A partir do século IX em Inglaterra e França (e a partir do
século XII também em Roma), após a Comunhão da Vigília Pascal (nessa época
celebrada no início da tarde do Sábado) recitava-se uma versão abreviada das I
Vésperas do Domingo de Páscoa, composta pelo Sl 114 e pelo Magnificat
(Lc 1,46-55).
A reforma da Semana Santa sob Pio XII, devolvendo a Vigília
ao seu horário original, substituiu essas Vésperas pelas “Laudes do Domingo de
Páscoa”, compostas pelo Sl 150 e pelo
Benedictus (Lc 1,68-79). A reforma do Concílio Vaticano II, por sua vez,
suprimiu esse estranho costume.
Notas:
[1] TERTULIANO. Sobre
o Batismo (De Baptismo), 19,1. in: CORDEIRO, José de Leão [org.]. Antologia Litúrgica: Textos Litúrgicos,
Patrísticos e Canónicos do Primeiro Milénio. Secretariado Nacional de
Liturgia: Fatima, 2003, p. 200.
[2] ETÉRIA, Peregrinação
ou Diário de Viagem, n. 38. in: CORDEIRO,
p. 458.
[3] AMBRÓSIO DE MILÃO. Os
Sacramentos (De Sacramentiis), I,
5. in: CORDEIRO, pp. 520-521.
[4] cf. HIPÓLITO
DE ROMA. Tradição Apostólica (Traditio Apostolica), n. 21. in: CORDEIRO, pp. 235-237.
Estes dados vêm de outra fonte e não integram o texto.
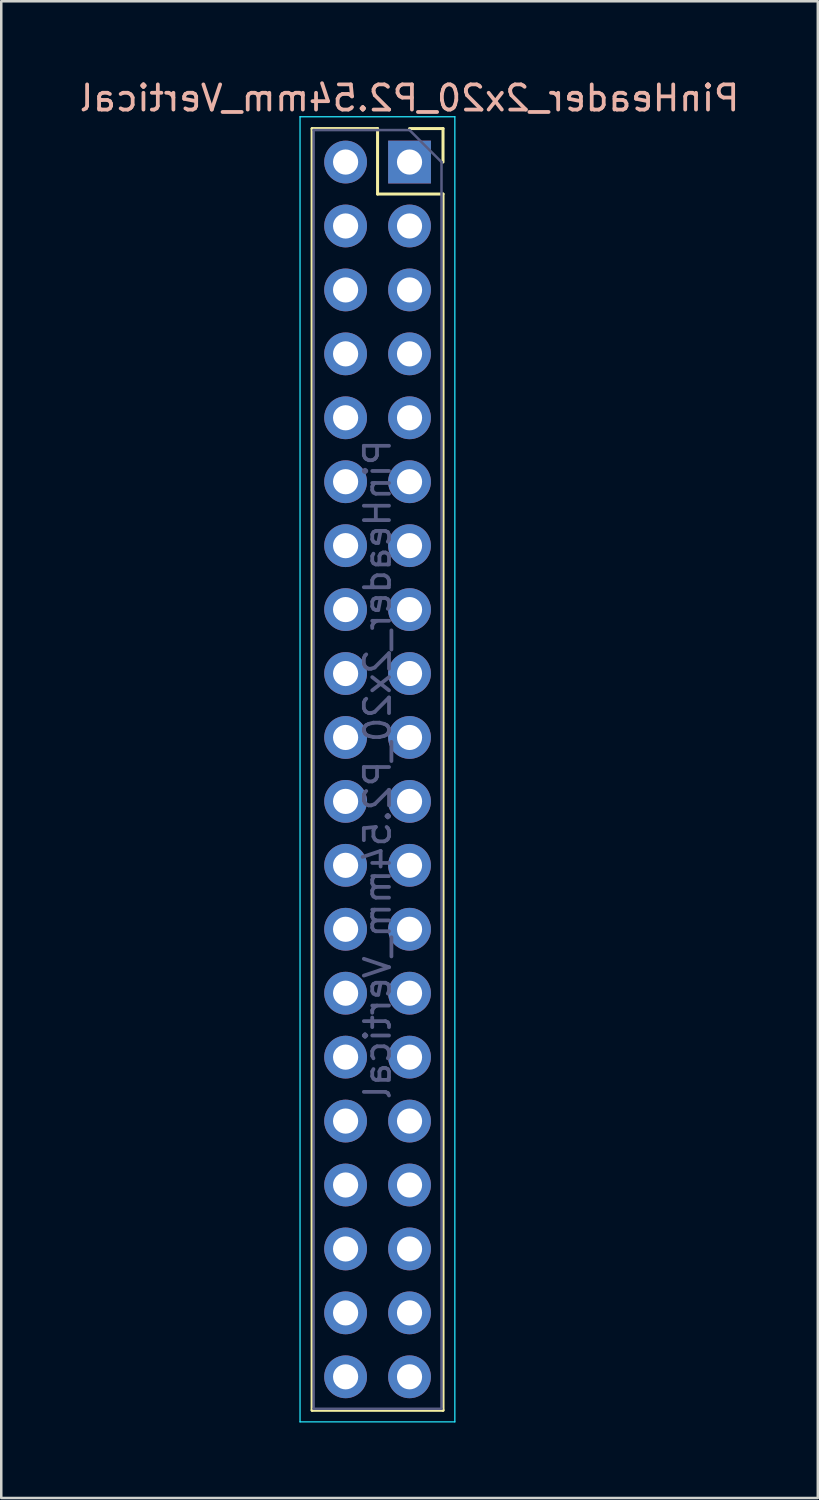
<source format=kicad_pcb>
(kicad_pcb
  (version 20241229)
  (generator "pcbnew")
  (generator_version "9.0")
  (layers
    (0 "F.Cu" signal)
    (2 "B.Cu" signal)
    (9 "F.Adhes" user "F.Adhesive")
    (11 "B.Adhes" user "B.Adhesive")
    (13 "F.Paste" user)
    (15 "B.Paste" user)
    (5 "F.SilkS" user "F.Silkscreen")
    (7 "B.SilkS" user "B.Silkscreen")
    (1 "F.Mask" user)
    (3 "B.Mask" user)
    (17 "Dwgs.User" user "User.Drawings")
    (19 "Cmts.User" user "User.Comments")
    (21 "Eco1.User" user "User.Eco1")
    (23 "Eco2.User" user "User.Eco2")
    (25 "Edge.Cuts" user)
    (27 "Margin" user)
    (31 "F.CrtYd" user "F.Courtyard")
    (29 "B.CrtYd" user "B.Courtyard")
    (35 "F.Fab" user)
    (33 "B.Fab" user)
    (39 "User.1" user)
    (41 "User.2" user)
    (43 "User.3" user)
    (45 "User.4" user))
  (footprint "PinHeader_2x20_P2.54mm_Vertical"
    (layer "F.Cu")
    (at 11.95 27.518)
    (property "Reference" "PinHeader_2x20_P2.54mm_Vertical" (at 1.27 -26.67 180) (layer "B.SilkS") (effects (font (size 1 1) (thickness 0.15)) (justify mirror)))
    (attr through_hole)
    (fp_line (start -2.6 -25.46) (end -2.6 25.46) (stroke (width 0.12) (type solid)) (layer "F.SilkS"))
    (fp_line (start 0 -25.46) (end -2.6 -25.46) (stroke (width 0.12) (type solid)) (layer "F.SilkS"))
    (fp_line (start 0 -22.86) (end 0 -25.46) (stroke (width 0.12) (type solid)) (layer "F.SilkS"))
    (fp_line (start 2.6 -25.46) (end 1.27 -25.46) (stroke (width 0.12) (type solid)) (layer "F.SilkS"))
    (fp_line (start 2.6 -24.13) (end 2.6 -25.46) (stroke (width 0.12) (type solid)) (layer "F.SilkS"))
    (fp_line (start 2.6 -22.86) (end 0 -22.86) (stroke (width 0.12) (type solid)) (layer "F.SilkS"))
    (fp_line (start 2.6 -22.86) (end 2.6 25.46) (stroke (width 0.12) (type solid)) (layer "F.SilkS"))
    (fp_line (start 2.6 25.46) (end -2.6 25.46) (stroke (width 0.12) (type solid)) (layer "F.SilkS"))
    (fp_line (start -3.08 -25.93) (end 3.07 -25.93) (stroke (width 0.05) (type solid)) (layer "B.CrtYd"))
    (fp_line (start -3.08 25.92) (end -3.08 -25.93) (stroke (width 0.05) (type solid)) (layer "B.CrtYd"))
    (fp_line (start 3.07 -25.93) (end 3.07 25.92) (stroke (width 0.05) (type solid)) (layer "B.CrtYd"))
    (fp_line (start 3.07 25.92) (end -3.08 25.92) (stroke (width 0.05) (type solid)) (layer "B.CrtYd"))
    (fp_line (start -2.54 -25.4) (end -2.54 25.4) (stroke (width 0.1) (type solid)) (layer "B.Fab"))
    (fp_line (start -2.54 25.4) (end 2.54 25.4) (stroke (width 0.1) (type solid)) (layer "B.Fab"))
    (fp_line (start 1.27 -25.4) (end -2.54 -25.4) (stroke (width 0.1) (type solid)) (layer "B.Fab"))
    (fp_line (start 2.54 -24.13) (end 1.27 -25.4) (stroke (width 0.1) (type solid)) (layer "B.Fab"))
    (fp_line (start 2.54 25.4) (end 2.54 -24.13) (stroke (width 0.1) (type solid)) (layer "B.Fab"))
    (fp_text user "${REFERENCE}" (at 0 0 90) (layer "B.Fab") (effects (font (size 1 1) (thickness 0.15)) (justify mirror)))
    (pad "1" thru_hole rect (at 1.27 -24.13 180) (size 1.7 1.7) (drill 1) (layers "*.Cu" "*.Mask"))
    (pad "2" thru_hole oval (at -1.27 -24.13 180) (size 1.7 1.7) (drill 1) (layers "*.Cu" "*.Mask"))
    (pad "3" thru_hole oval (at 1.27 -21.59 180) (size 1.7 1.7) (drill 1) (layers "*.Cu" "*.Mask"))
    (pad "4" thru_hole oval (at -1.27 -21.59 180) (size 1.7 1.7) (drill 1) (layers "*.Cu" "*.Mask"))
    (pad "5" thru_hole oval (at 1.27 -19.05 180) (size 1.7 1.7) (drill 1) (layers "*.Cu" "*.Mask"))
    (pad "6" thru_hole oval (at -1.27 -19.05 180) (size 1.7 1.7) (drill 1) (layers "*.Cu" "*.Mask"))
    (pad "7" thru_hole oval (at 1.27 -16.51 180) (size 1.7 1.7) (drill 1) (layers "*.Cu" "*.Mask"))
    (pad "8" thru_hole oval (at -1.27 -16.51 180) (size 1.7 1.7) (drill 1) (layers "*.Cu" "*.Mask"))
    (pad "9" thru_hole oval (at 1.27 -13.97 180) (size 1.7 1.7) (drill 1) (layers "*.Cu" "*.Mask"))
    (pad "10" thru_hole oval (at -1.27 -13.97 180) (size 1.7 1.7) (drill 1) (layers "*.Cu" "*.Mask"))
    (pad "11" thru_hole oval (at 1.27 -11.43 180) (size 1.7 1.7) (drill 1) (layers "*.Cu" "*.Mask"))
    (pad "12" thru_hole oval (at -1.27 -11.43 180) (size 1.7 1.7) (drill 1) (layers "*.Cu" "*.Mask"))
    (pad "13" thru_hole oval (at 1.27 -8.89 180) (size 1.7 1.7) (drill 1) (layers "*.Cu" "*.Mask"))
    (pad "14" thru_hole oval (at -1.27 -8.89 180) (size 1.7 1.7) (drill 1) (layers "*.Cu" "*.Mask"))
    (pad "15" thru_hole oval (at 1.27 -6.35 180) (size 1.7 1.7) (drill 1) (layers "*.Cu" "*.Mask"))
    (pad "16" thru_hole oval (at -1.27 -6.35 180) (size 1.7 1.7) (drill 1) (layers "*.Cu" "*.Mask"))
    (pad "17" thru_hole oval (at 1.27 -3.81 180) (size 1.7 1.7) (drill 1) (layers "*.Cu" "*.Mask"))
    (pad "18" thru_hole oval (at -1.27 -3.81 180) (size 1.7 1.7) (drill 1) (layers "*.Cu" "*.Mask"))
    (pad "19" thru_hole oval (at 1.27 -1.27 180) (size 1.7 1.7) (drill 1) (layers "*.Cu" "*.Mask"))
    (pad "20" thru_hole oval (at -1.27 -1.27 180) (size 1.7 1.7) (drill 1) (layers "*.Cu" "*.Mask"))
    (pad "21" thru_hole oval (at 1.27 1.27 180) (size 1.7 1.7) (drill 1) (layers "*.Cu" "*.Mask"))
    (pad "22" thru_hole oval (at -1.27 1.27 180) (size 1.7 1.7) (drill 1) (layers "*.Cu" "*.Mask"))
    (pad "23" thru_hole oval (at 1.27 3.81 180) (size 1.7 1.7) (drill 1) (layers "*.Cu" "*.Mask"))
    (pad "24" thru_hole oval (at -1.27 3.81 180) (size 1.7 1.7) (drill 1) (layers "*.Cu" "*.Mask"))
    (pad "25" thru_hole oval (at 1.27 6.35 180) (size 1.7 1.7) (drill 1) (layers "*.Cu" "*.Mask"))
    (pad "26" thru_hole oval (at -1.27 6.35 180) (size 1.7 1.7) (drill 1) (layers "*.Cu" "*.Mask"))
    (pad "27" thru_hole oval (at 1.27 8.89 180) (size 1.7 1.7) (drill 1) (layers "*.Cu" "*.Mask"))
    (pad "28" thru_hole oval (at -1.27 8.89 180) (size 1.7 1.7) (drill 1) (layers "*.Cu" "*.Mask"))
    (pad "29" thru_hole oval (at 1.27 11.43 180) (size 1.7 1.7) (drill 1) (layers "*.Cu" "*.Mask"))
    (pad "30" thru_hole oval (at -1.27 11.43 180) (size 1.7 1.7) (drill 1) (layers "*.Cu" "*.Mask"))
    (pad "31" thru_hole oval (at 1.27 13.97 180) (size 1.7 1.7) (drill 1) (layers "*.Cu" "*.Mask"))
    (pad "32" thru_hole oval (at -1.27 13.97 180) (size 1.7 1.7) (drill 1) (layers "*.Cu" "*.Mask"))
    (pad "33" thru_hole oval (at 1.27 16.51 180) (size 1.7 1.7) (drill 1) (layers "*.Cu" "*.Mask"))
    (pad "34" thru_hole oval (at -1.27 16.51 180) (size 1.7 1.7) (drill 1) (layers "*.Cu" "*.Mask"))
    (pad "35" thru_hole oval (at 1.27 19.05 180) (size 1.7 1.7) (drill 1) (layers "*.Cu" "*.Mask"))
    (pad "36" thru_hole oval (at -1.27 19.05 180) (size 1.7 1.7) (drill 1) (layers "*.Cu" "*.Mask"))
    (pad "37" thru_hole oval (at 1.27 21.59 180) (size 1.7 1.7) (drill 1) (layers "*.Cu" "*.Mask"))
    (pad "38" thru_hole oval (at -1.27 21.59 180) (size 1.7 1.7) (drill 1) (layers "*.Cu" "*.Mask"))
    (pad "39" thru_hole oval (at 1.27 24.13 180) (size 1.7 1.7) (drill 1) (layers "*.Cu" "*.Mask"))
    (pad "40" thru_hole oval (at -1.27 24.13 180) (size 1.7 1.7) (drill 1) (layers "*.Cu" "*.Mask")))
  (gr_rect
    (start -3 -3)
    (end 29.44 56.463)
    (stroke (width 0.1) (type default))
    (fill no)
    (layer "Edge.Cuts")))
</source>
[5] Cumpre destacar, neste sentido, as célebres Catequeses Mistagógicas de São Cirilo de
Jerusalém (†387): após proferir suas 18 Catequeses
pré-batismais aos catecúmenos, centradas no Creio, Cirilo explica nas 5 Catequeses mistagógicas, proferidas na
própria Basílica do Santo Sepulcro, o simbolismo dos três sacramentos da
Iniciação Cristã: Batismo, Confirmação e Eucaristia (cf. CIRILO DE JERUSALÉM. Catequeses
Mistagógicas. Petrópolis: Vozes, 2020).
Referências:
ADAM, Adolf. O Ano
Litúrgico: Sua história e seu significado segundo a renovação litúrgica.
São Paulo: Loyola, 2019, pp. 53-59.
AUGÉ, Matias. Ano
Litúrgico: É o próprio Cristo presente na sua Igreja. São Paulo: Paulinas,
2019, pp. 148-151.172-175.
BERGAMINI, Augusto. Cristo,
festa da Igreja: O ano litúrgico. São Paulo: Paulinas, 1994, pp.
304-310.351-373.
CONGREGAÇÃO PARA O CULTO DIVINO. Paschalis Sollemnitatis: A preparação e celebração das festas pascais.
Brasília: Edições CNBB, 2018. Coleção: Documentos
da Igreja, n. 38.
RIGHETTI, Mario. Historia
de la Liturgia, v. I: Introducción general; El año litúrgico; El Breviario.
Madrid: BAC, 1945, pp. 812-829.
idem. Historia de la Liturgia, v. II: La
Eucaristia; Los Sacramentos; Los Sacramentales. Madrid: BAC, 1946, pp.
686-714.
SCHUSTER, Cardeal Alfredo Ildefonso. Liber Sacramentorum: Note storiche e liturgiche sul Messale Romano;
vol. III: Il Testamento Nuovo nel Sangue del Redentore (La Sacra Liturgia dalla
Settuagesima a Pasqua). Torino-Roma: Marietti, 1933, pp. 23-27.
SCHUSTER, Cardeal Alfredo Ildefonso. Liber Sacramentorum: Note storiche e liturgiche sul Messale Romano; v. IV:
Il Battesimo nello Spirito e nel fuoco (La Sacra Liturgia durante il ciclo
Pasquale). Torino-Roma: Marietti, 1930, pp. 45-72.